[Stored items]
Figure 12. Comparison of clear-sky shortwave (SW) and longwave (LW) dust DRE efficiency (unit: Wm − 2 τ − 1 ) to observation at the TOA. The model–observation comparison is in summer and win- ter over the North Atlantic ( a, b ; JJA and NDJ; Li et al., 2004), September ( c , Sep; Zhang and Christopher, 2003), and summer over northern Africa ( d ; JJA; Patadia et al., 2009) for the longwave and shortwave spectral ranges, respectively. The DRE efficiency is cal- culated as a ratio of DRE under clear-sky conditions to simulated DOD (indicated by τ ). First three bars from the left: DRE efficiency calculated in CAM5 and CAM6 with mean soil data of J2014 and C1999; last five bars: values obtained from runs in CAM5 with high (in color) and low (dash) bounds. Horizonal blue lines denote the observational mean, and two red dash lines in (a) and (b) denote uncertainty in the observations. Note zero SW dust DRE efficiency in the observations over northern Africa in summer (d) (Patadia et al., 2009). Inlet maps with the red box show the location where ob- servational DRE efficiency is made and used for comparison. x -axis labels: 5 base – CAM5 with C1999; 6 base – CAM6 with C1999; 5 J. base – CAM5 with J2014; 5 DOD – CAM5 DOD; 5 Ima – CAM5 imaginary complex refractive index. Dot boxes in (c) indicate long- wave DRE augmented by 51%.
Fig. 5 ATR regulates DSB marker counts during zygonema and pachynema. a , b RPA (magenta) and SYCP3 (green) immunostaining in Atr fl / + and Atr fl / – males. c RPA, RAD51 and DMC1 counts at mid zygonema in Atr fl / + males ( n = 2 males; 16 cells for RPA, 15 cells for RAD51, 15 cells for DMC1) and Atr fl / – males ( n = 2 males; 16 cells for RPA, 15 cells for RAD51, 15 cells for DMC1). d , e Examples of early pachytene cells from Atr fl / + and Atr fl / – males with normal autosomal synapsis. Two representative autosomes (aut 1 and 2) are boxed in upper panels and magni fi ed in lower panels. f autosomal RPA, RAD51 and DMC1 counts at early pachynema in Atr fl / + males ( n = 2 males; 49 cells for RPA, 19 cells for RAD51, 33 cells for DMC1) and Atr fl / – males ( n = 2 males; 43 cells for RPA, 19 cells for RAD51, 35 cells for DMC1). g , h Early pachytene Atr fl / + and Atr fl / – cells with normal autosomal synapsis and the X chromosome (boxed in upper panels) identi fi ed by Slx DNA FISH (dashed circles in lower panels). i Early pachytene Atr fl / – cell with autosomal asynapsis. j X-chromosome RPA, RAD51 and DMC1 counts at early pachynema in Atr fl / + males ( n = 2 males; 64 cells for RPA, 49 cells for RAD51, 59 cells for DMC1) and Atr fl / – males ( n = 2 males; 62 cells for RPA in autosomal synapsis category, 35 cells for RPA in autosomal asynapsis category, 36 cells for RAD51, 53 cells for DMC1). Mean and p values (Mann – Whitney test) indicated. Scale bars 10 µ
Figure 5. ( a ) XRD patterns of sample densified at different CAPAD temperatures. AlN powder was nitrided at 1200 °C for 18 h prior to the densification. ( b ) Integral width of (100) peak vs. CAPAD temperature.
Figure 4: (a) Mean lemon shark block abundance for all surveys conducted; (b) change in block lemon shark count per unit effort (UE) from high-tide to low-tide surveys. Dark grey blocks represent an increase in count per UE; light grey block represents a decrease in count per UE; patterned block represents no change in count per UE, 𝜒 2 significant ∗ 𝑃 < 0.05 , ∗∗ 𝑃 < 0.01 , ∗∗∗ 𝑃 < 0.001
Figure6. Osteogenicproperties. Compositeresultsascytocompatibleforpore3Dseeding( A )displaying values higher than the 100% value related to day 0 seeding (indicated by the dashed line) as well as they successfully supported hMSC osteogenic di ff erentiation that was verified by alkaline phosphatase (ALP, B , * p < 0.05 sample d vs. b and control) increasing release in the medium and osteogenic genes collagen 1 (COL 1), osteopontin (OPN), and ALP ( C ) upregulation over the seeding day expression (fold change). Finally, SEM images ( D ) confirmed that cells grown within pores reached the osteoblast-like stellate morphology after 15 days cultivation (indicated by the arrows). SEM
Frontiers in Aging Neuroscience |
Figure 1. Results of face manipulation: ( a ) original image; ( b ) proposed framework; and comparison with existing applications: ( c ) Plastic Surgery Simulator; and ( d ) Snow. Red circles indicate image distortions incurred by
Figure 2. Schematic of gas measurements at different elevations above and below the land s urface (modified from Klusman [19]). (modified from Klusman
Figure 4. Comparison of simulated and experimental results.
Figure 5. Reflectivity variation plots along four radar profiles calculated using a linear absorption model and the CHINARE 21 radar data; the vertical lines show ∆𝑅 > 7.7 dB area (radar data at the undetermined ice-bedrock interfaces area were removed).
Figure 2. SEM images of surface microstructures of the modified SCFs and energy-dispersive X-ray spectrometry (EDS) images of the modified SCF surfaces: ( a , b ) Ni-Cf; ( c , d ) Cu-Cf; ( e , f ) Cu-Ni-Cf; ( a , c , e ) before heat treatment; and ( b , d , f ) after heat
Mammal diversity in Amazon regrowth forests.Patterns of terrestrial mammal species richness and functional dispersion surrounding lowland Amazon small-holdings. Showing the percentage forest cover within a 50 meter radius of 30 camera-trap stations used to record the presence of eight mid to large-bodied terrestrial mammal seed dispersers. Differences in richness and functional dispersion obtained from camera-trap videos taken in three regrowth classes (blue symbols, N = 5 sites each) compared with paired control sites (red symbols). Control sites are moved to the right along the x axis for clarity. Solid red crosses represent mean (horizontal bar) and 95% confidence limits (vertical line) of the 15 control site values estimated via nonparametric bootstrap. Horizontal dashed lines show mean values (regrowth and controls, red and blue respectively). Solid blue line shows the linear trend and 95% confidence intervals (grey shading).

_Required action_: Using the data above, show each line where "different" occurs.

_Problem solution_:
Figure 5. ( a ) XRD patterns of sample densified at different CAPAD temperatures. AlN powder was nitrided at 1200 °C for 18 h prior to the densification. ( b ) Integral width of (100) peak vs. CAPAD temperature.
Figure 2. Schematic of gas measurements at different elevations above and below the land s urface (modified from Klusman [19]). (modified from Klusman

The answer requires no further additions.